Tay didn’t bother to answer.
“We’ll have the full autopsy report today,” he said instead. “You can read all about it then if you want to. You can even go across the street and stick your finger in the wound. But, for Christ’s sake, for now just accept that the woman was indeed killed by a gunshot and she was beaten after she was dead.”
“Yes, sir.” The chair squeaked as Kang shifted his weight. “But if that’s all true, this wasn’t just an ordinary murder, was it? It was a cold-blooded hit, an assassination.”
Tay nodded.
“Of the American ambassador’s wife.”
Tay nodded again.
“She must have known whoever it was who killed her. She certainly wasn’t kidnapped by strangers and dragged into a room at the Marriott in the middle of the afternoon.”
“Maybe the killer forced his way in,” Tay offered.
Kang rubbed at the back of his neck, but didn’t respond.
“No,” Tay continued, “I don’t think so either.”
Kang nodded slowly, then took a deep breath and let it out again. “Man, that FBI guy must have gone crazy when you told him about the gunshot wound.”
“He probably would have,” Tay replied, “but I didn’t tell him about the gunshot wound. He thinks she was beaten to death.”
Kang looked puzzled. “I don’t understand, sir. Why didn’t you tell him that she was shot?”
Tay made a face.
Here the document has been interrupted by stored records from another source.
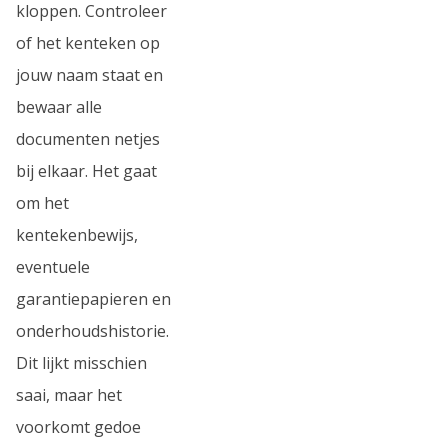
kloppen. Controleer
of het kenteken op
jouw naam staat en
bewaar alle
documenten netjes
bij elkaar. Het gaat
om het
kentekenbewijs,
eventuele
garantiepapieren en
onderhoudshistorie.
Dit lijkt misschien
saai, maar het
voorkomt gedoe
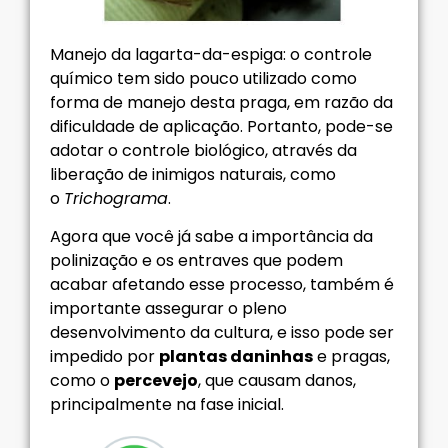
Manejo da lagarta-da-espiga: o controle
químico tem sido pouco utilizado como
forma de manejo desta praga, em razão da
dificuldade de aplicação. Portanto, pode-se
adotar o controle biológico, através da
liberação de inimigos naturais, como
o
Trichograma
.
Agora que você já sabe a importância da
polinização e os entraves que podem
acabar afetando esse processo, também é
importante assegurar o pleno
desenvolvimento da cultura, e isso pode ser
impedido por
plantas daninhas
e pragas,
como o
percevejo
, que causam danos,
principalmente na fase inicial.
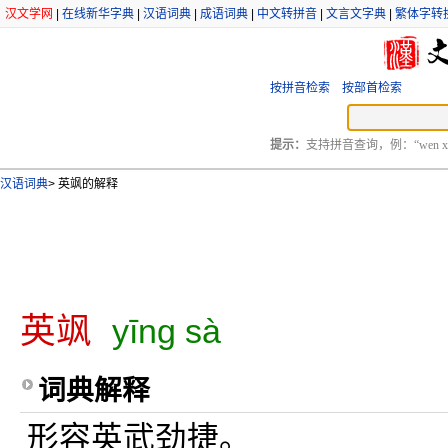
汉文学网
|
在线新华字典
|
汉语词典
|
成语词典
|
中文转拼音
|
文言文字典
|
繁体字转
按拼音检索
按部首检索
提示：
支持拼音查询，例：“wen xu
汉语词典
>
英飒的解释
英飒
yīng sà
词典解释
形容英武劲捷。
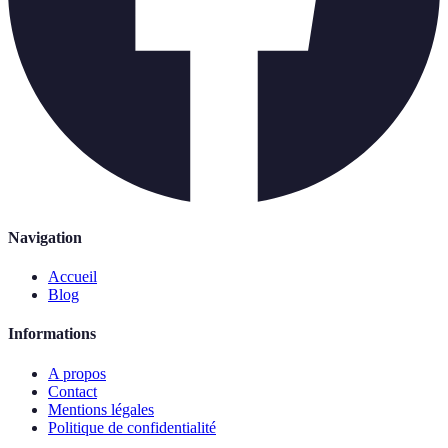
Navigation
Accueil
Blog
Informations
A propos
Contact
Mentions légales
Politique de confidentialité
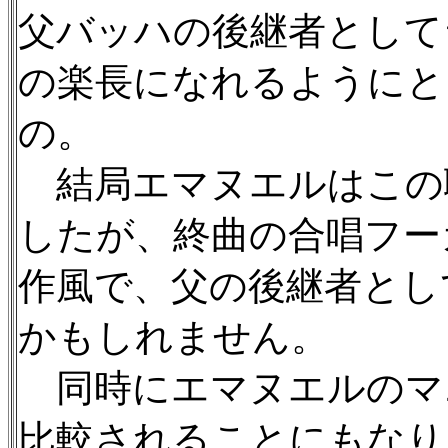
父バッハの後継者として
の楽長になれるようにと
の。
結局エマヌエルはこの
したが、終曲の合唱フー
作風で、父の後継者とし
かもしれません。
同時にエマヌエルのマ
比較されることにもなり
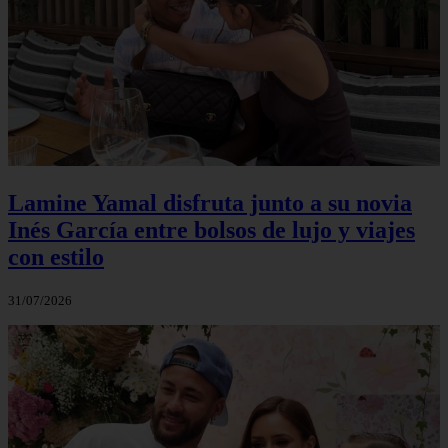
Lamine Yamal disfruta junto a su novia
Inés García entre bolsos de lujo y viajes
con estilo
31/07/2026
He thought about the various ways he could explain to Kang why he hadn’t told DeSouza about the gunshot wound and finally went with the simplest one. “Because he’s an asshole.”
Kang cleared his throat and looked away.
“Do you have the surveillance tapes from the Marriott yet?” Tay asked him after a moment.
“They’re supposed to send them over today.”
“Go pick them up yourself. And get a picture of Mrs. Munson from somewhere so you’ll know who you’re looking for.”
“I’m sure the American Embassy would have one.”
“Leave them out of this, at least for now.”
“But, sir, why wouldn’t you just-”
“Call that society magazine,” Tay interrupted, “the one that runs all those pictures from parties around town.”
“You mean Singapore Tatler?”
“That’s it.”
Kang crossed his legs and folded his arms. “Now that I think of it, sir, wasn’t there a picture of you in that magazine last year? With that woman you used to go out with who-”
“Never mind,” Tay cut in. “Just call them and see if they have any pictures of Mrs. Munson. Then get whatever they give you and compare them to the Marriott surveillance tapes until you find out when this woman came into the hotel and if she was with anybody.”
Kang smiled and let the matter of Tay’s photograph in SingaporeTatler drop. He knew it was a sore point with Tay and figured he had probably already annoyed Tay enough to last for quite a while.
“Right, sir.”
“Okay, that’s it, Sergeant. Get going.”
TAY knew he should take what he had to the Chief, but he wasn’t certain what would happen when he did so he wasn’t in any big hurry to do it. He decided to sort out the files on his desk first and get his day into some kind of order.
He had two other murder cases open in addition to the body at the Marriott: a woman beaten half to death by her husband who claimed she attacked him first with a kitchen knife, and a Filipina maid whose body was found outside the building where she worked for two British expatriate bankers. The maid had either jumped or been pushed from the balcony and Tay wasn’t yet sure which it was, but it had certainly been no accident. Those two files went into the metal rack on the corner of his desk where he kept his open cases, but they went in the back.
Then he took the Marriott Unknown case file, replaced the label with a blank, and printed Elizabeth Munson on it. That file went in the front of the rack. The other files were just a lot of junk and he gathered them up and pushed them into a bottom drawer.
He was mostly stalling, he knew, but not altogether. He was the son of an accountant and organization for him was a virtue next to godliness. It was a messy, disorderly world out there. Tay’s policy was to keep his little piece of it as tidy as possible.
Eventually Tay could think of nothing else to do and no reason to wait any longer. He stood up and took a couple of deep breaths. It was time to make his way upstairs to the office of the Officer in Charge of CID-SIS and tell him what they had found out about the murder of the American ambassador’s wife.
Tay decided he would use the stairs. It took longer and the exercise wouldn’t hurt him either.